Fig 2 Estimated excess risk of myocardial infarction associated with increases in air pollutants (with five lag terms covering 0–72 hours) from a single pollutant model (see fig 1 for details) stratified by age group. Pinteraction=0.05, 0.54, (more ...)
Pollution effects by season and the role of hourly temperature
Web figure C shows the associations between pollution and myocardial infarction by season (summer v other seasons). Effect estimates for the short lag effects of NO2 and myocardial infarction risk were larger in the autumn–spring periods compared with summer, whereas we observed the opposite pattern for PM10. However, there was little evidence that these or other variations by season were any greater than expected by chance (Pinteraction>0.33 for each pollutant). Web figure D shows the effects of adjusting for hourly (as well as daily) temperature in the nine conurbations where these data were available. Effect estimates were similar before and after adjustment for hourly temperature.

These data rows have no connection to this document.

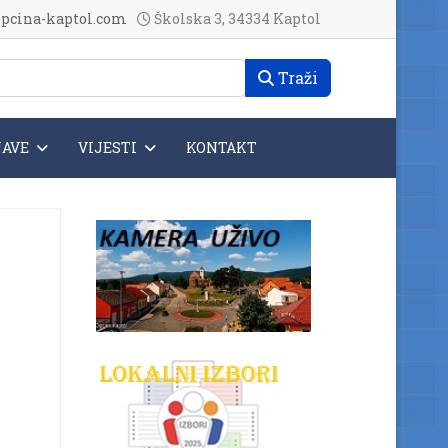
pcina-kaptol.com
Školska 3, 34334 Kaptol
Traži
JAVE
VIJESTI
KONTAKT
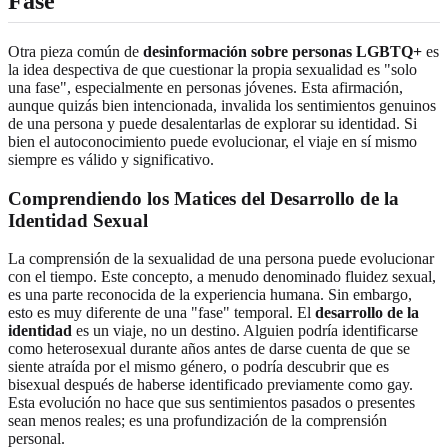
Fase"
Otra pieza común de
desinformación sobre personas LGBTQ+
es
la idea despectiva de que cuestionar la propia sexualidad es "solo
una fase", especialmente en personas jóvenes. Esta afirmación,
aunque quizás bien intencionada, invalida los sentimientos genuinos
de una persona y puede desalentarlas de explorar su identidad. Si
bien el autoconocimiento puede evolucionar, el viaje en sí mismo
siempre es válido y significativo.
Comprendiendo los Matices del Desarrollo de la
Identidad Sexual
La comprensión de la sexualidad de una persona puede evolucionar
con el tiempo. Este concepto, a menudo denominado fluidez sexual,
es una parte reconocida de la experiencia humana. Sin embargo,
esto es muy diferente de una "fase" temporal. El
desarrollo de la
identidad
es un viaje, no un destino. Alguien podría identificarse
como heterosexual durante años antes de darse cuenta de que se
siente atraída por el mismo género, o podría descubrir que es
bisexual después de haberse identificado previamente como gay.
Esta evolución no hace que sus sentimientos pasados o presentes
sean menos reales; es una profundización de la comprensión
personal.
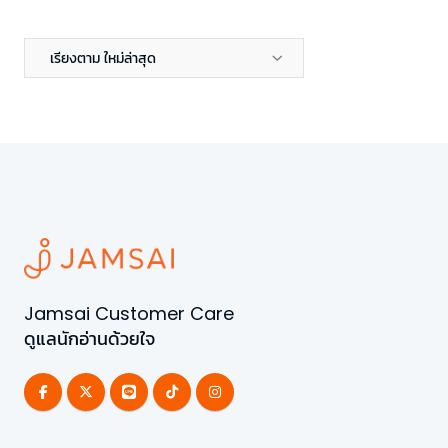
เรียงตาม ใหม่ล่าสุด
Jamsai Customer Care
ดูแลนักอ่านด้วยใจ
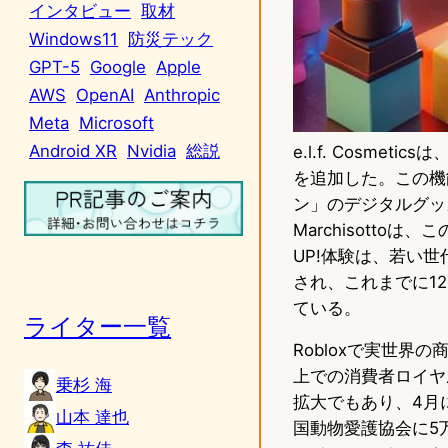
インタビュー
取材
Windows11
防災テック
GPT-5
Google
Apple
AWS
OpenAI
Anthropic
Meta
Microsoft
Android XR
Nvidia
総説
e.l.f. Cosme
を追加した。この機
ン」のデジタルグッズと
Marchisotto
UP!体験は、若い
され、これまでに1
ている。
ライター一覧
Robloxで実世界
上での消費者ロイヤ
乗杉 海
拡大でもあり、4月に
山本 達也
国動物愛護協会に5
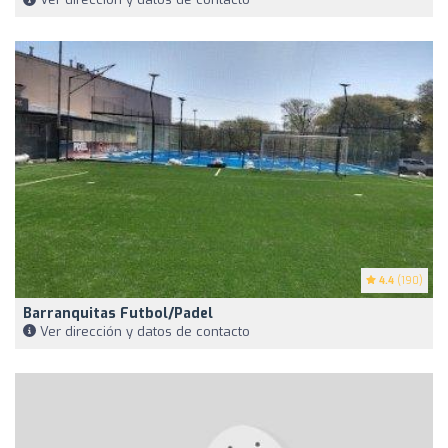
4.4
(190)
Barranquitas Futbol/Padel
Ver dirección y datos de contacto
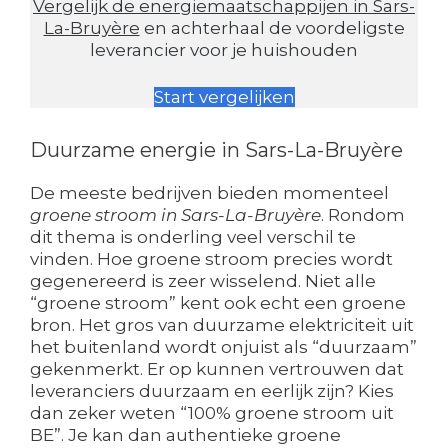
Vergelijk de energiemaatschappijen in Sars-
La-Bruyère
en achterhaal de voordeligste
leverancier voor je huishouden
Start vergelijken
Duurzame energie in Sars-La-Bruyère
De meeste bedrijven bieden momenteel
groene stroom in Sars-La-Bruyère
. Rondom
dit thema is onderling veel verschil te
vinden. Hoe groene stroom precies wordt
gegenereerd is zeer wisselend. Niet alle
“groene stroom” kent ook echt een groene
bron. Het gros van duurzame elektriciteit uit
het buitenland wordt onjuist als “duurzaam”
gekenmerkt. Er op kunnen vertrouwen dat
leveranciers duurzaam en eerlijk zijn? Kies
dan zeker weten “100% groene stroom uit
BE”. Je kan dan authentieke groene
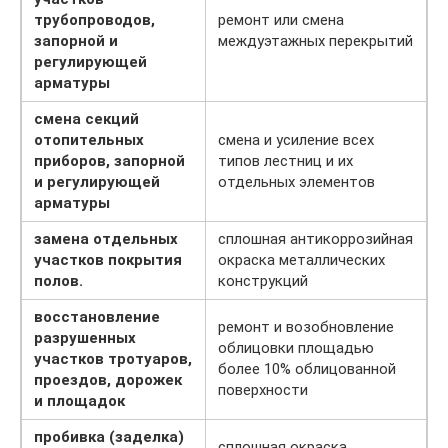
трубопроводов,
ремонт или смена
запорной и
междуэтажных перекрытий
регулирующей
арматуры
смена секций
отопительных
смена и усиление всех
приборов, запорной
типов лестниц и их
и регулирующей
отдельных элементов
арматуры
замена отдельных
сплошная антикоррозийная
участков покрытия
окраска металлических
полов.
конструкций
восстановление
ремонт и возобновление
разрушенных
облицовки площадью
участков тротуаров,
более 10% облицованной
проездов, дорожек
поверхности
и площадок
пробивка (заделка)
сплошная окраска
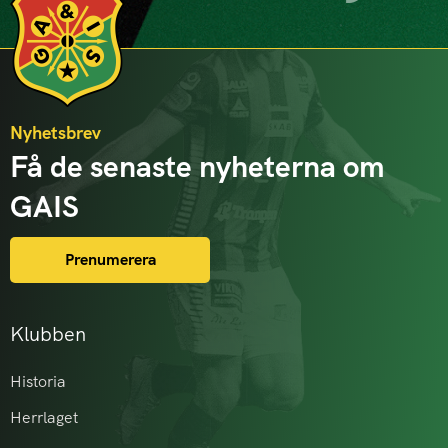
Nyhetsbrev
Få de senaste nyheterna om
GAIS
Prenumerera
Klubben
Historia
Herrlaget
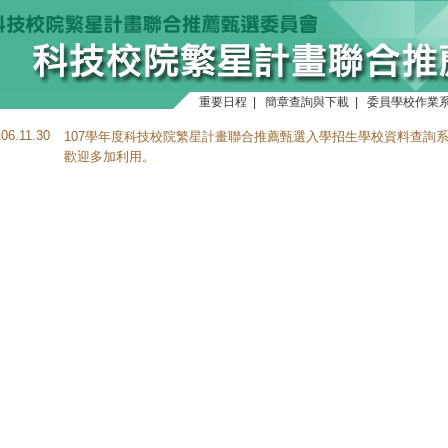
重要日程
|
簡章查詢與下載
|
委員學校作業
106.11.30
107學年度科技校院繁星計畫聯合推薦甄選入學招生學校資料查詢
歡迎多加利用。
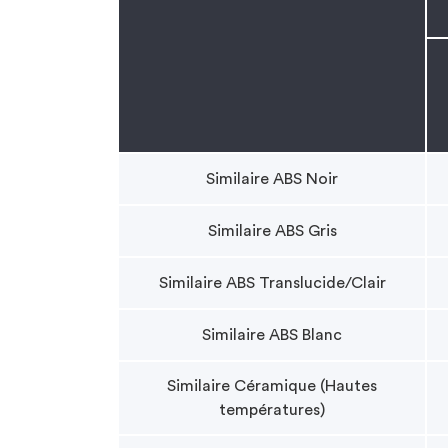
Similaire ABS Noir
Similaire ABS Gris
Similaire ABS Translucide/Clair
Similaire ABS Blanc
Similaire Céramique (Hautes
températures)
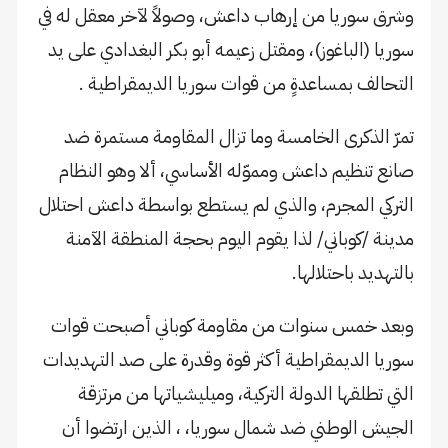
وشرق سوريا من إرهاب داعش، وصولاً لآخر معقل له في
سوريا (الباغوز)، ومقتل زعيمه أبو بكر البغدادي على يد
التحالف بمساعدةٍ من قوات سوريا الديمقراطية .
تمرّ الذكرى الخامسة وما تزال المقاومة مستمرة ضد
صانع تنظيم داعش ومموّله الأساسي، ألا وهو النظام
التركي المجرم، والذي لم يستطع بواسطة داعش احتلال
مدينة /كوباني/ لذا يقوم اليوم بحجة المنطقة الآمنة
بالتهديد باحتلالها.
وبعد خمس سنوات من مقاومة كوباني أصبحت قوات
سوريا الديمقراطية أكثر قوة وقدرة على صد التهديدات
التي تطلقها الدولة التركية، وميليشياتها من مرتزقة
الجيش الوطني ضد شمال سوريا، ، الذين ارتضوا أن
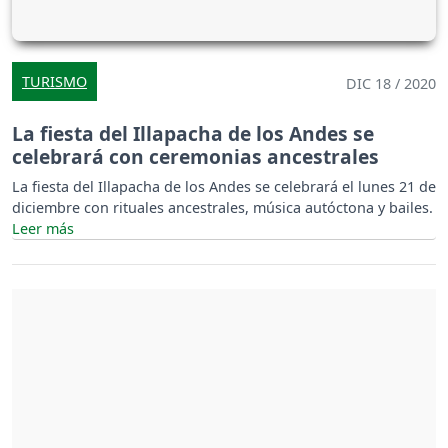
TURISMO
DIC 18 / 2020
La fiesta del Illapacha de los Andes se
celebrará con ceremonias ancestrales
La fiesta del Illapacha de los Andes se celebrará el lunes 21 de
diciembre con rituales ancestrales, música autóctona y bailes.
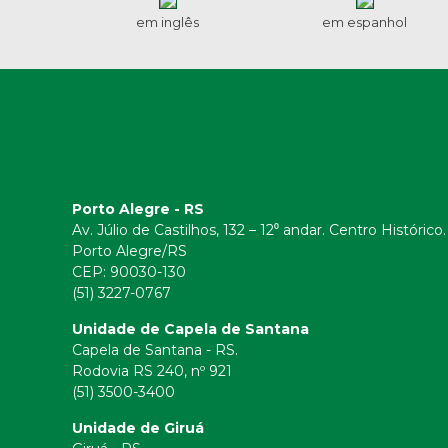
em inglês
em espanhol
Porto Alegre - RS
Av. Júlio de Castilhos, 132 – 12⁰ andar. Centro Histórico.
Porto Alegre/RS
CEP:
90030-130
(51) 3227-0767
Unidade de Capela de Santana
Capela de Santana - RS.
Rodovia RS 240, nº 921
(51) 3500-3400
Unidade de Giruá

Sensitivity of pollutant effects to key model specifications
Our findings seemed robust with regard to (i) restricting analysis to those cases with a recorded time of symptom onset; (ii) restricting to those with corroborative evidence confirming the myocardial infarction diagnosis; (iii) using robust standard errors to allow for any clustering by conurbation; (iv) altering the strategy for selecting control days; (v) matching control days on, rather than adjusting for, day of the week; and (vi) relaxing the assumption of linearity when adjusting for temperature effects. The results of analyses (i) to (iii) are presented in web table B.

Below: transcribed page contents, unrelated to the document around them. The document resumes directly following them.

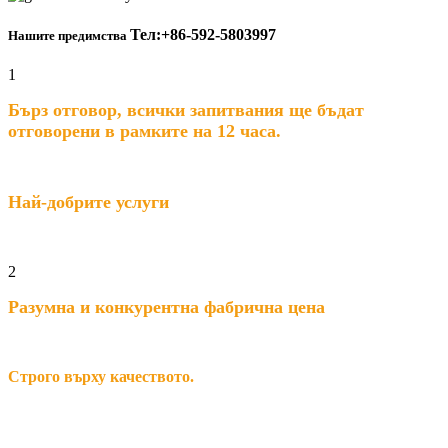
Тел:+86-592-5803997
Нашите предимства
1
Бърз отговор, всички запитвания ще бъдат
отговорени в рамките на 12 часа.
Най-добрите услуги
2
Разумна и конкурентна фабрична цена
Строго върху качеството.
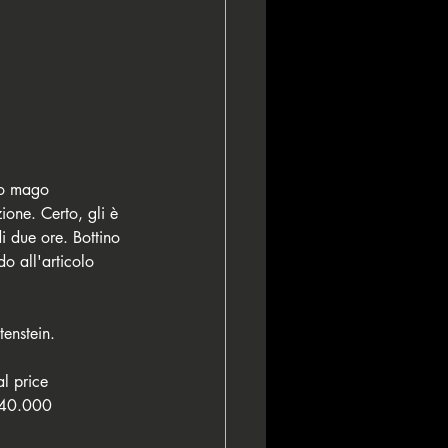
mo mago 
ione. Certo, gli è 
i due ore. Bottino 
o all'articolo 
enstein. 
al price
F 40.000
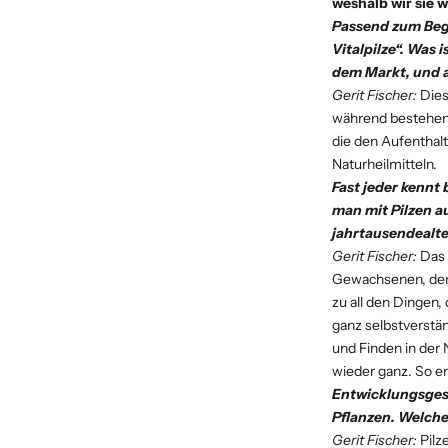
weshalb wir sie w
Passend zum Begi
Vitalpilze“. Was
dem Markt, und a
Gerit Fischer:
Dies
während bestehend
die den Aufenthalt
Naturheilmitteln.
Fast jeder kennt
man mit Pilzen a
jahrtausendealte
Gerit Fischer:
Das 
Gewachsenen, dem 
zu all den Dingen
ganz selbstverstän
und Finden in der
wieder ganz. So em
Entwicklungsgesc
Pflanzen. Welche
Gerit Fischer:
Pilz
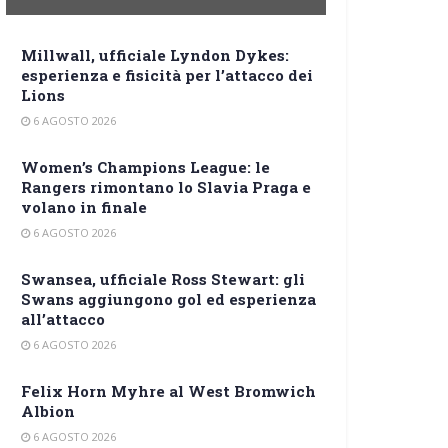
Millwall, ufficiale Lyndon Dykes:
esperienza e fisicità per l’attacco dei
Lions
6 AGOSTO 2026
Women’s Champions League: le
Rangers rimontano lo Slavia Praga e
volano in finale
6 AGOSTO 2026
Swansea, ufficiale Ross Stewart: gli
Swans aggiungono gol ed esperienza
all’attacco
6 AGOSTO 2026
Felix Horn Myhre al West Bromwich
Albion
6 AGOSTO 2026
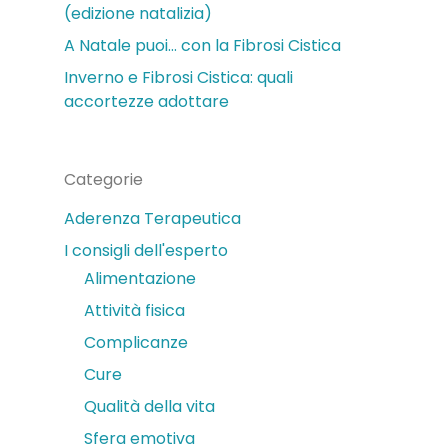
(edizione natalizia)
A Natale puoi… con la Fibrosi Cistica
Inverno e Fibrosi Cistica: quali
accortezze adottare
Categorie
Aderenza Terapeutica
I consigli dell'esperto
Alimentazione
Attività fisica
Complicanze
Cure
Qualità della vita
Sfera emotiva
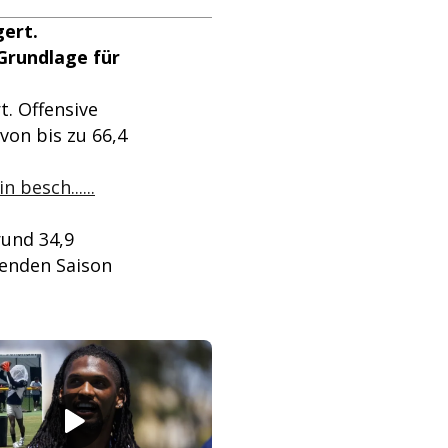
gert.
Grundlage für
t. Offensive
von bis zu 66,4
 besch......
rund 34,9
menden Saison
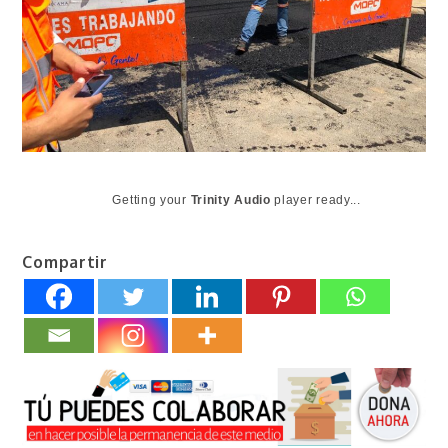
Getting your
Trinity Audio
player ready...
Compartir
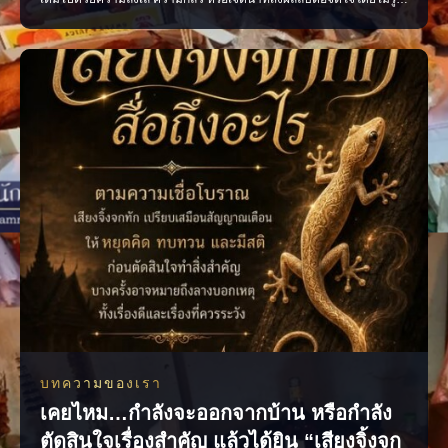
ตัว ควรอธิษฐานด้วยถ้อยคำที่ชัดเจน สุภาพ และเปี่ยมด้วยเจตนาดี เพื่อให้
ใจของเรามั่นคงและพร้อมก้าวไปสู่สิ่งที่ปรารถนา แล้วคุณเคยเผลอใช้คำ
พูดแบบไหนเวลาอธิษฐานบ้าง? #คำอธิษฐาน #พลัง
บทความของเรา
เคยไหม…กำลังจะออกจากบ้าน หรือกำลัง
ตัดสินใจเรื่องสำคัญ แล้วได้ยิน “เสียงจิ้งจก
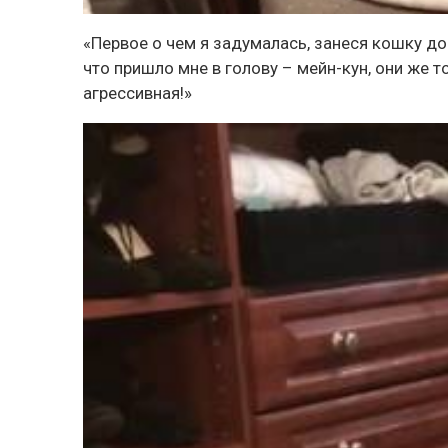
«Первое о чем я задумалась, занеся кошку дом
что пришло мне в голову – мейн-кун, они же 
агрессивная!»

For each sensitivity analysis, all confidence intervals included the original effect estimates from our main single pollutant models. For PM10 and NO2, the estimated excess risk associated with a 10 µg/m3 increase at lag 1–6 hours in the six sensitivity analyses ranged from 0.9% to 1.3% and from 0.5% to 1.2% respectively, compared with our original estimates of 1.2% (95% confidence interval 0.3% to 2.1%) and 1.1% (0.3% to 1.8%) respectively. The patterns of effects at longer lags and for other pollutants were also consistent across models. As expected, confidence intervals estimated from the sensitivity analyses were generally wider, since the analyses involved the inevitable reduction in power associated with excluding events (analyses i and ii), calculating robust standard errors (analysis iii), and using smaller case-control sets (analyses iv and v).